January 11, 2012
Chicken Parmesan with Pepperoni
So after my "more meat-less meals" proclamation from yesterday, I give you, meat on meat! Did I mention it is baby steps with MM?
I found this delectable recipe in the January 2011 issue of Food and Wine. I will admit that I usually shy away from recipes calling for the dredging and coating of a protein because it is kind of an annoying process. It is time consuming to set everything up and then to clean the myriad dishes afterwards; I always make a mess all over the counter; and I hate that so much flour, egg, and coating go to waste, spoiled and contaminated at the bottom of the dish. But I was up for a challenge this week, so decided to give this a try.

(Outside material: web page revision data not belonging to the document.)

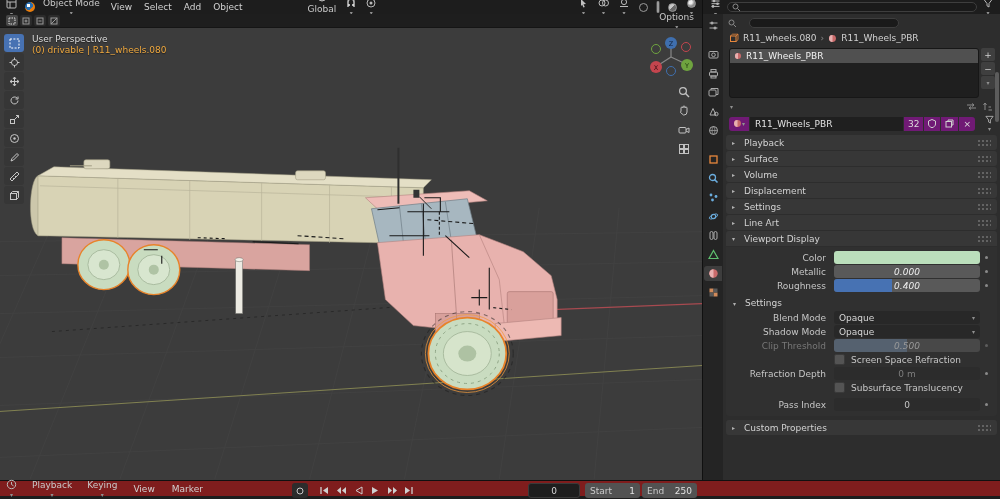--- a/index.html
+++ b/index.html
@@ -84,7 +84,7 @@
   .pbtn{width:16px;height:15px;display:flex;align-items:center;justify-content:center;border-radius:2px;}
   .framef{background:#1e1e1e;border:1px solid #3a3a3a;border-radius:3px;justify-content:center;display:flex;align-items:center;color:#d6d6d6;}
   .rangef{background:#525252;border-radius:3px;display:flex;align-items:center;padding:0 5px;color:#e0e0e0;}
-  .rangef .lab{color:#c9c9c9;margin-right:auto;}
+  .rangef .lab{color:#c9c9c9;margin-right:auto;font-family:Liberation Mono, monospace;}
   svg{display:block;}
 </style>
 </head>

If there is anything to take away from this dish, it is that panko fried in oil is delicious. Sadly, once you cover the chicken in sauce, cheese and pepperoni and then cook it, the coating loses it crispiness and becomes like any other slightly mushy breaded coating. Mushy or not, it tasted delicious and the chicken stayed moist. I know I have said this before, but don't count out the parsley as just a garnish; the fresh flavor complements the cheesy saucy bready chicken perfectly.
Another helpful note: line your baking sheet with foil. I did not, and poor MM soaked and scrubbed my baking sheet the entire night.